Xinjiang, il radio reportage, la mostra reale e quella virtuale

Oggi comincia la mostra delle mie foto sui Volti della Cina di confine.
Ed ecco finalmente il radio reportage – che firmo con PeaceReporter:
Xinjiang, il Far West del Celeste Impero
Cliccate con il tasto destro del mouse sul link e scaricate il file mp3 se volete sentirvelo in santa pace, oppure ascoltatelo direttamente in streaming da qui (cliccando sulla freccetta). Dura 20 minuti circa.
In parallelo con l’esposizione “reale”, i paesaggi della regione autonoma diventano anche una mostra fotografica virtuale su Second Life: Sulla Via della Seta.
Le mie foto e il radio reportage sono infatti ospiti di un “museo” creato ad hoc sull’isola di Decoder, per tutto il periodo dell’esposizione in real life alla Casa del Pane (dal 24 al 29 marzo).
Il passaggio senza soluzione di continuità tra i paesaggi di Second Life e il caleidoscopio di colori dello Xinjiang reale vuole essere un esperimento percettivo a cavallo tra realtà fisica e virtuale, per mettersi alla prova su diversi media, facendoli interagire.
Vi assicuro che entrare nel “Misterioso Canyon del Tian Shan“, ricreato magicamente da Serena Zonca (a.k.a Juliet Chambers) sull’isola di Decoder, è stato per me sorprendente, uguale alla realtà e al tempo stesso diverso: un ampliamento cognitivo?
Chi sono gli altri artefici di questo esperimento?

> MATERIALE DI STUDIO:
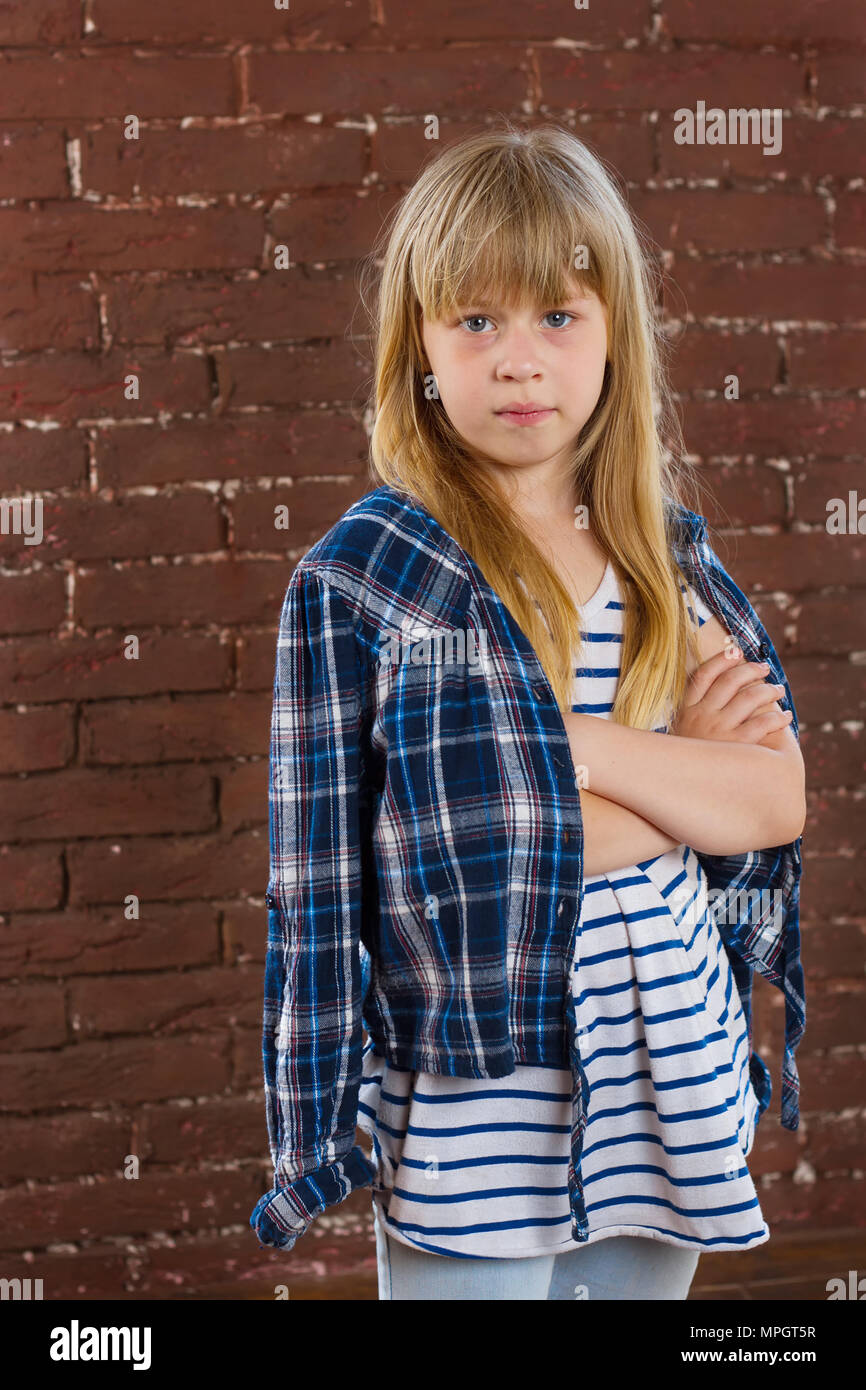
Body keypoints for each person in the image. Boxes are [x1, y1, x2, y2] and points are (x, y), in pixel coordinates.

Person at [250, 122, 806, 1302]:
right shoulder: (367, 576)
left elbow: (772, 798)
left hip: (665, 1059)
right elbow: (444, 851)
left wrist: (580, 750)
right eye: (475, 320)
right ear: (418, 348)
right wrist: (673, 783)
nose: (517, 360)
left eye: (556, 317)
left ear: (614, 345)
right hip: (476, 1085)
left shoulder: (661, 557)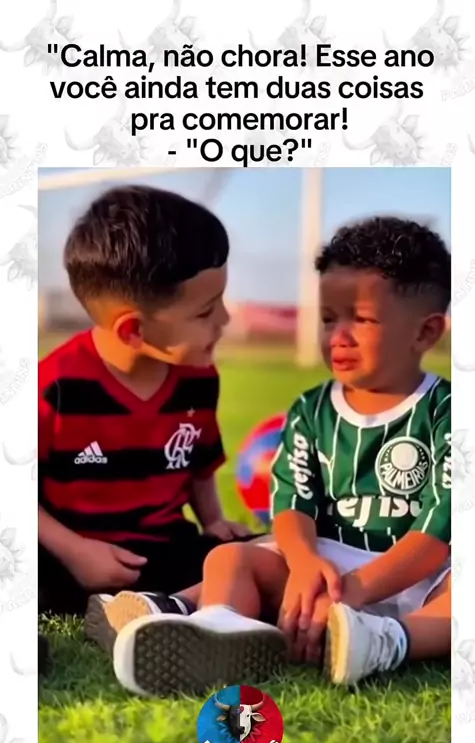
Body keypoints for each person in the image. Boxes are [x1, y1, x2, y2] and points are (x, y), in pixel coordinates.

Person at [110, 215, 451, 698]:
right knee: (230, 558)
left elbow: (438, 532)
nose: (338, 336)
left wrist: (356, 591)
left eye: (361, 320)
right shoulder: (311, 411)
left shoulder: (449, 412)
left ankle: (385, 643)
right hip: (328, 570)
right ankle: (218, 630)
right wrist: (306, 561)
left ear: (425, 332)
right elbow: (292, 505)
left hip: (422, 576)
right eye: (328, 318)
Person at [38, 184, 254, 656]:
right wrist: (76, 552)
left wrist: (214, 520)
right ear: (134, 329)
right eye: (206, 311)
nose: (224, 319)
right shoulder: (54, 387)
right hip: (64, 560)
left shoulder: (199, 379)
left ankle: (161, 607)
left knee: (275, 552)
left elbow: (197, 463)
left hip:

> COMPITI DA SVOLGERE:
a. Nel testo sulla mostra dello Xinjiang, spiega a quale scopo si è voluto il passaggio continuo tra i paesaggi di Second Life e quelli reali dello Xinjiang. Rispondi in una, due o tre frasi.
b. Scrivi il seguito del testo sulla mostra dello Xinjiang, partendo dopo la sua ultima frase.
Questi dati provengono da un'altra fonte.

> SOLUZIONI DEGLI ESERCIZI:
a. Il passaggio senza soluzione di continuità vuole essere un esperimento percettivo a cavallo tra realtà fisica e virtuale. Serve a mettersi alla prova su diversi media, facendoli interagire.

b.
Decoder è un avamposto permanente di sperimentazione cross-reality, un progetto della casa editrice milanese Shake Edizioni diretto da Serena Zonca.
La ShaKe nasce nel 1988. Tra le diverse attività, ma già a partire dal 1985, su iniziativa di Primo Moroni, fondatore della libreria Calusca City Lights, si era formato un gruppo per la creazione di una rivista che proiettasse il dibattito politico oltre gli anni Ottanta e sperimentasse in maniera nuova i territori dell’arte, della cultura cibernetica e delle controculture. Il suo nome era “Decoder”.
In 20 anni di attività indipendente, ShaKe ha costruito un catalogo di circa 150 titoli che spaziano dalla cultura cyberpunk alla letteratura di genere, dalle controculture al mediattivismo, passando per i movimenti e le loro molteplici capacità comunicative nell’arte come nella politica.
L’isola Decoder in Second Life nasce nel giugno 2007 con la costruzione di una struttura post-industriale su un terreno nero, parzialmente sepolto dalle acque, creata da Alessandro Bordicchia e Leandro Agrò. L’inaugurazione coincide con l’apertura della mostra antologica del Prof. Bad Trip, illustratore delle copertine della rivista Decoder, prematuramente scomparso.
Il progetto è ripartito con una serie di iniziative, tra cui la conferenza del 5 marzo sui mondi virtuali alternativi a Second Life e l’evento Border del 20 marzo, trasmesso in entrambi i mondi con mostre e video realizzati in entrambe le realtà.
Per chi non ha familiarità con Second Life
Andate sul sito www.secondlife.com, cliccate su “Get Started” e seguite la procedura di attivazione.
Quando avete creato il vostro avatar (cioè voi stessi nel mondo virtuale), inserite in un browser a vostra scelta il seguente url:
http://slurl.com/secondlife/Decoder/234/32/990
Sarete immediatamente “teletrasportati” all’interno della mostra virtuale. Occhio che si vola!